In December 2020, South Korea changed the color of the “after visit summary” form given to every patient after they visit a physician. The white form, which had been used for years, was changed to blue, the “blue after-visit summary” (BAVS).
Over the last few years, there has been growing concern that the dye in blue paper causes cancer. There is some plausibility to this concern, as food and other dyes have been found to be carcinogenic.
To investigate this relationship, a group of scientists compared 2,380,028 patients who had seen a doctor and received a BAVS between 2021 and 2023 with 595,007 people who had not seen a doctor and thus did not receive a BAVS. Thirty different cancer types were investigated. Six cancer types (breast, gastric, prostate, colon, thyroid, and lung) were found to be more common in the BAVS group than in the non-BAVS group. The two key figures are reproduced here.
Interestingly, the authors failed to note that the six cancers caused by BAVS are the ones commonly screened for during doctors’ visits in Korea. They do not express surprise that exposure to BAVS begins to cause cancer almost immediately after exposure (faster than is seen even after high-level radiation exposure). They also do not comment on the observation that the ill effect lasts only about 6 months—the time it might take for cancer screening tests to be scheduled, performed, and the evaluation completed. The lines on the graph above are nearly parallel after 6 months.
In fact, the authors conclude:
Considering the significantly higher risk of gastric cancer in BAVS-exposed individuals than in unexposed individuals, clinicians should prioritize monitoring the risk of gastric cancer in relation to BAVS exposure.
Of course, that is not what the authors concluded because this study did not exist. What does exist is an identical study in which the exposure of interest was a COVID booster vaccination rather than BAVS. The control group consisted of people who did not receive the vaccine (and thus may not have seen a doctor). This study, designed and analyzed exactly as the one I described above, concluded:
Considering the significantly higher risk of gastric cancer in vaccinated individuals than in unvaccinated individuals, clinicians should prioritize monitoring the risk of gastric cancer in relation to COVID-19 booster doses.
I will spend no further time discussing this study. (It was painful enough reading it a few times to write this piece.) I do not know what the authors were thinking when submitting these obviously confounded data. The fact that the effect is seen almost immediately and happens only in cancers commonly screened for in Korea is laughable. I am even more amazed that a journal (Biomarker Research, IF 11.5) published the article, let alone allowed the authors to write multiple statements suggesting causality based on confounded observational data.1 There are not even any biomarkers discussed in this article!
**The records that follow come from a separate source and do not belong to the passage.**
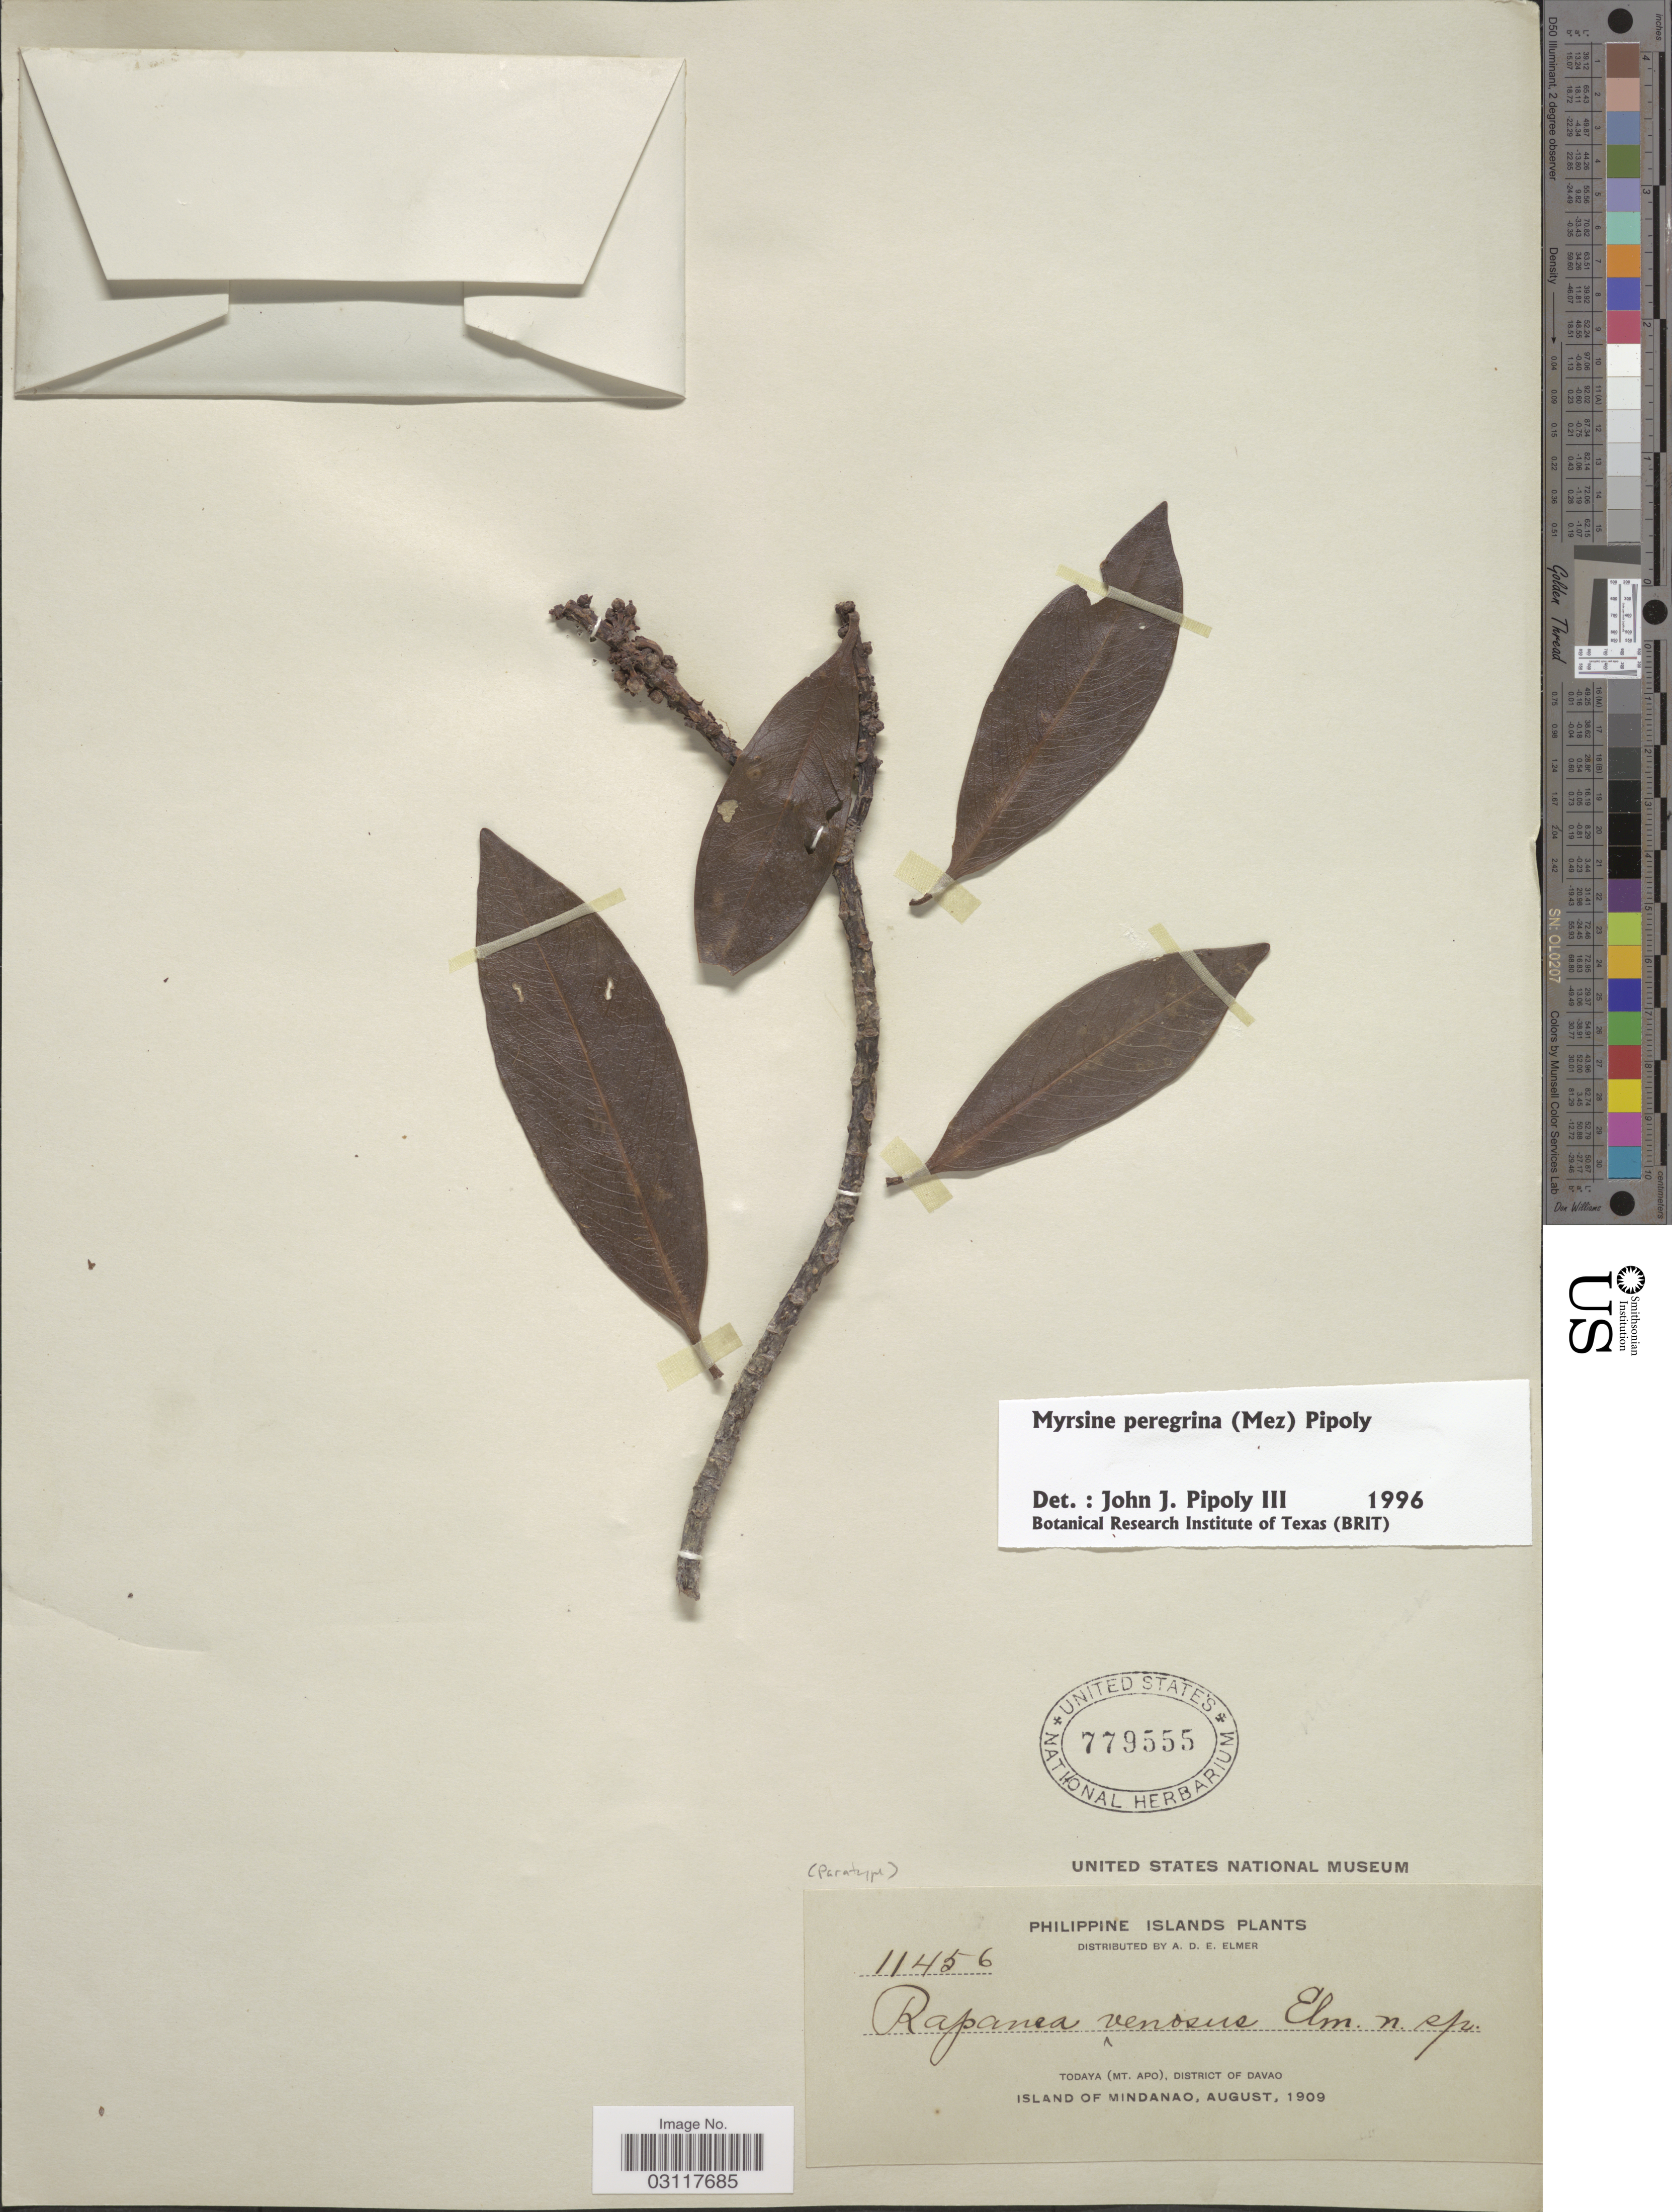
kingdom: Plantae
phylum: Tracheophyta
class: Magnoliopsida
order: Ericales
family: Primulaceae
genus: Myrsine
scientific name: Myrsine peregrina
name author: (Mez) Pipoly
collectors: A. D. E. Elmer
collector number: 11456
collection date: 1909-08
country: Philippines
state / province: Davao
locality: Todaya (Mt. Apo), District of Davao, Island of Mindanao.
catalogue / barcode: US 779555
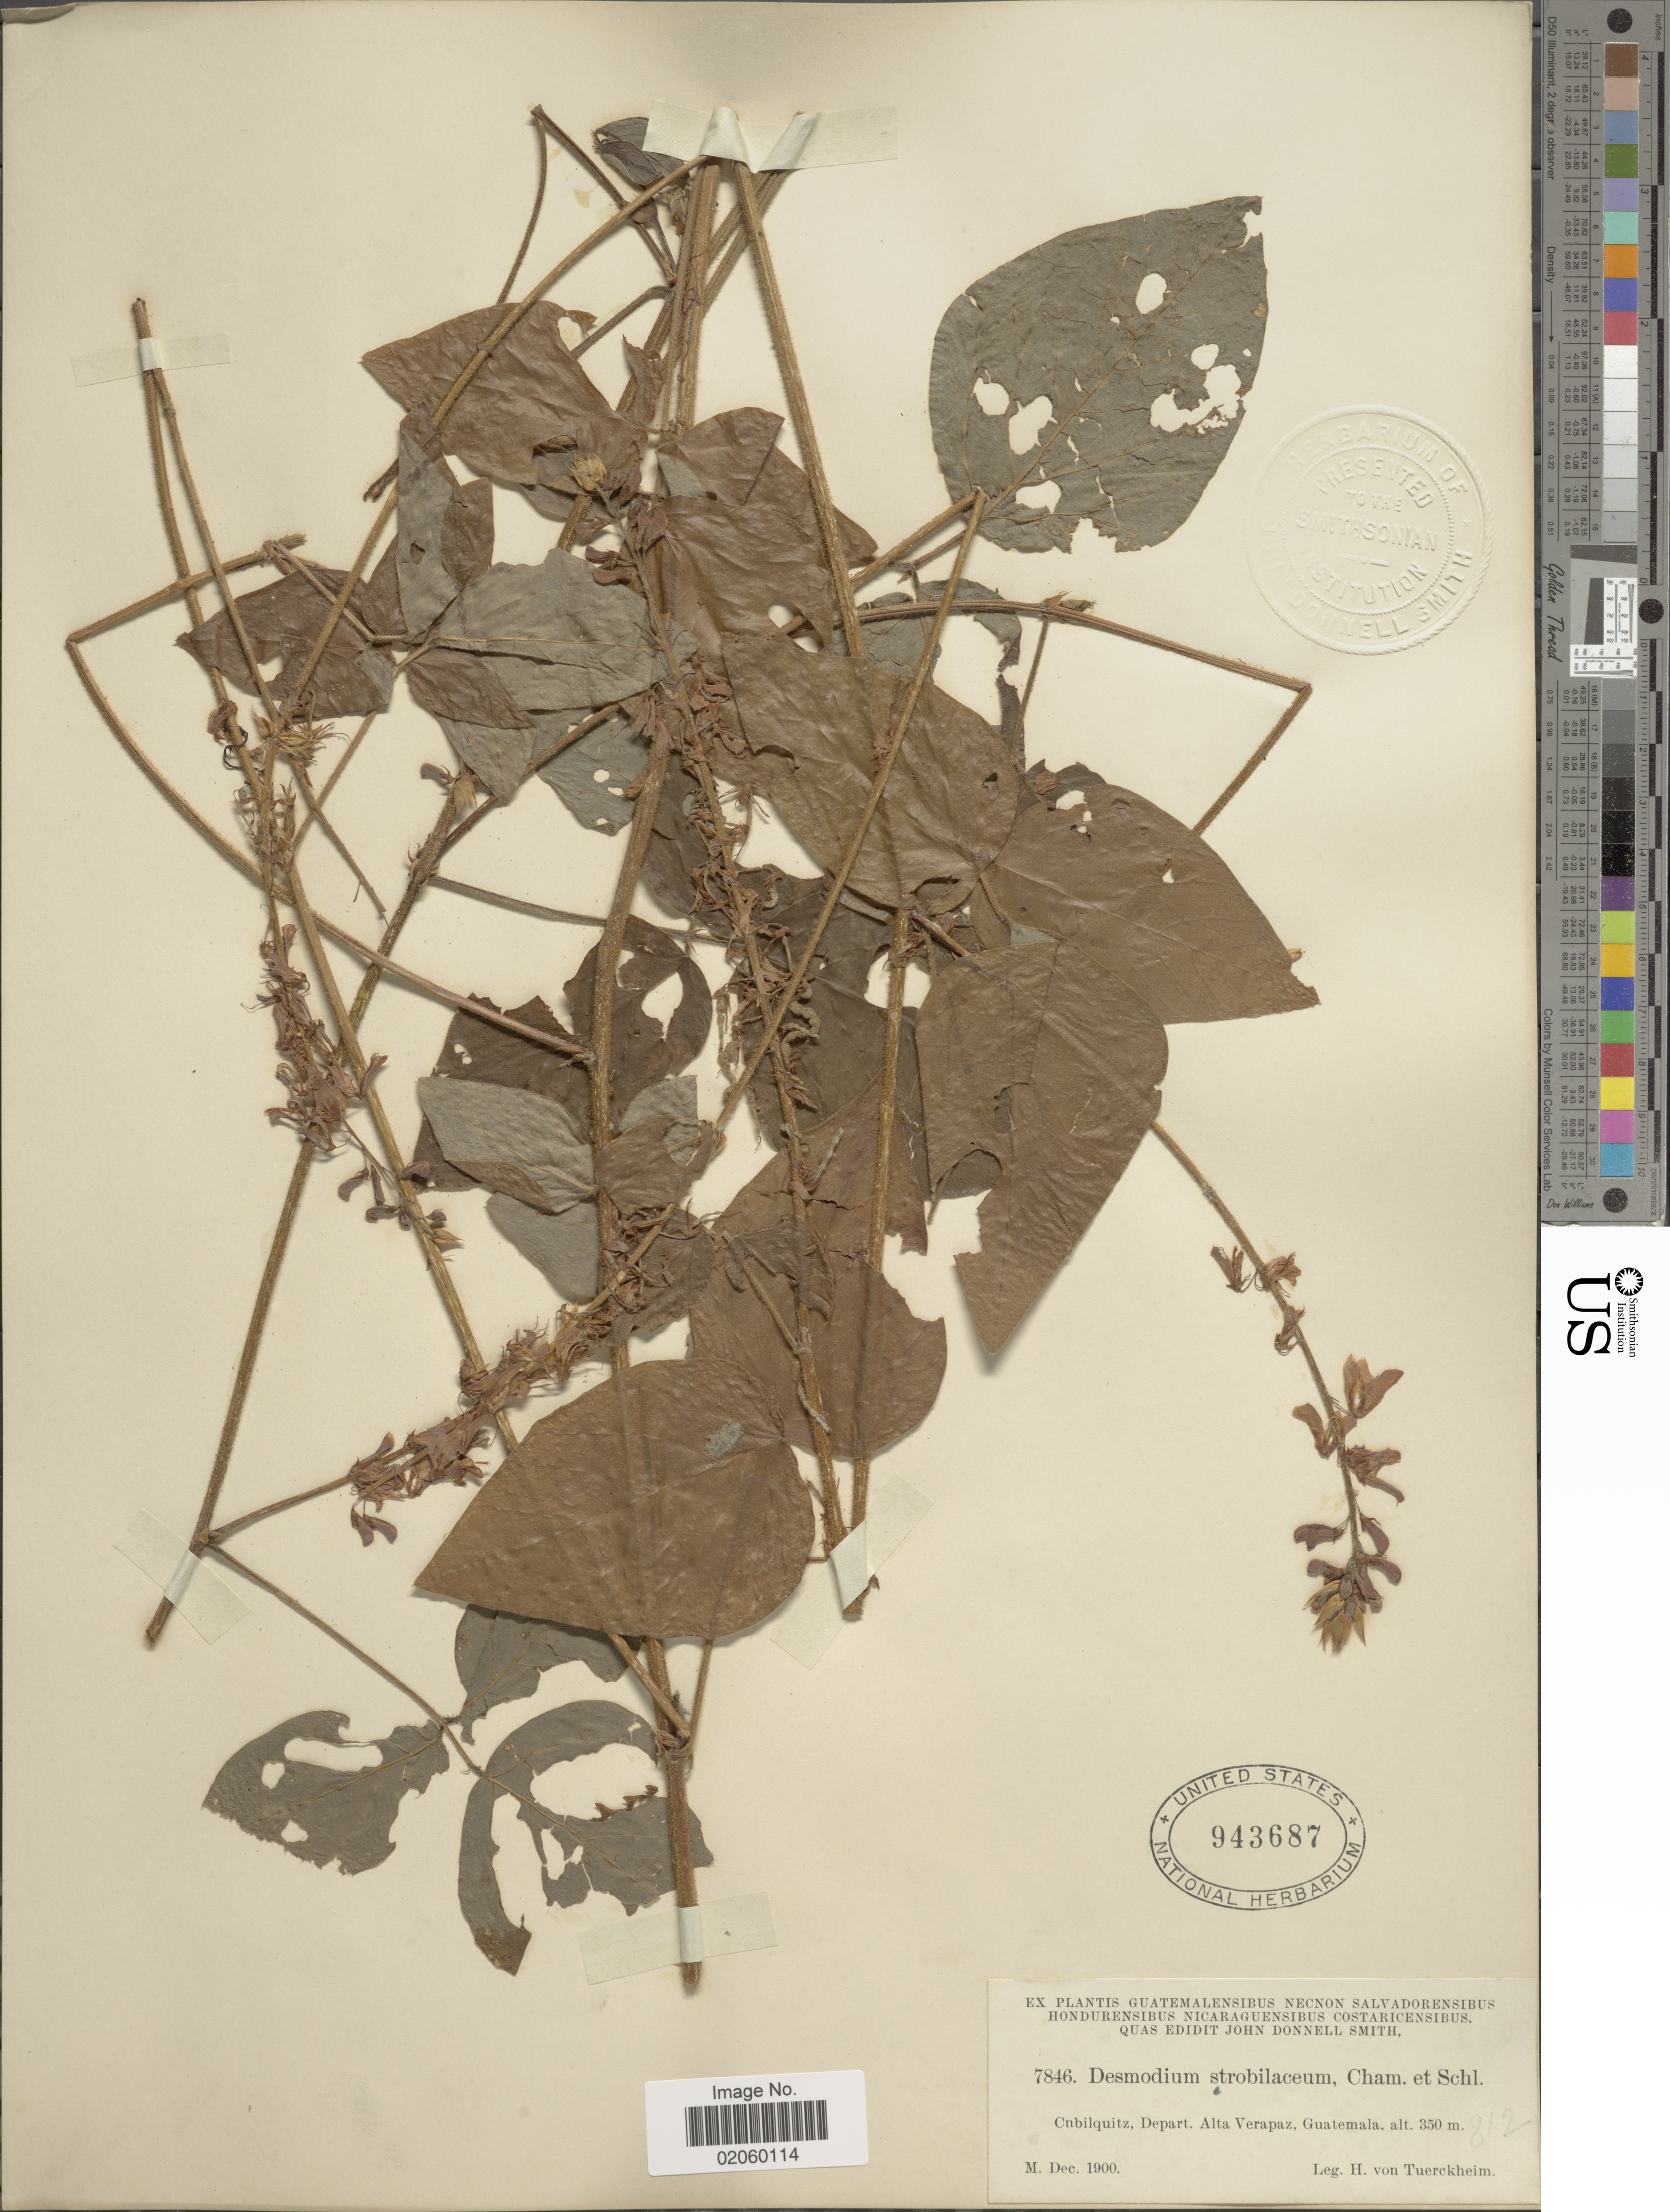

I have suggested that we need fewer journals; fewer journals publishing less but better research. Besides ridding the literature of meaningless, distracting, and confusing research, reducing the number of journals would have beneficial downstream effects. Physicians would spend more time caring for patients. More people would be available to peer-review worthwhile research. It would be impossible to demand that undergraduates, medical students, and residents fill their CVs with unnecessary research they would rather not doing.
Back to the COVID vaccine. Last week, I wrote about a recent article that estimated the benefits of the COVID vaccine. The study was well done, but I pointed out the flaws that meant that even the low efficacy and high number needed to vaccinate were likely overestimates of the vaccine’s effectiveness. These numbers should help people make informed decisions about whether COVID vaccination is still warranted.
That is the benefit side of the equation. The harm side of the equation is more difficult to quantify, as rare adverse effects are hard to determine and quantify. Studies like this one do us no favors.2 Because patients continue to ask for guidance on whether or not they should receive a booster vaccine, we will continue to review the data as it becomes available.
I should not be surprised. In 2013, we published an article titled: Observational studies often make clinical practice recommendations: an empirical evaluation of authors’ attitudes.
This recent release from Pfizer lists the studies of myocarditis related to vaccination.




If the blue summary study existed, I'd be curious to know whether it is assumed people keep it by their bed and read it every night for a year, or immediately drop it in the trash bin when they get home.
Alan Sherrill’s comment is on point. I would take it a step further. The people in this study must have rubbed the blue AVS all over their bodies, until they had a bluish tinge over their entire corpus. Then they auditioned for the Blue Man group in Las Vegas. The study is not bad, it’s embarrassing. Who thinks this poo poo up? What the Frick!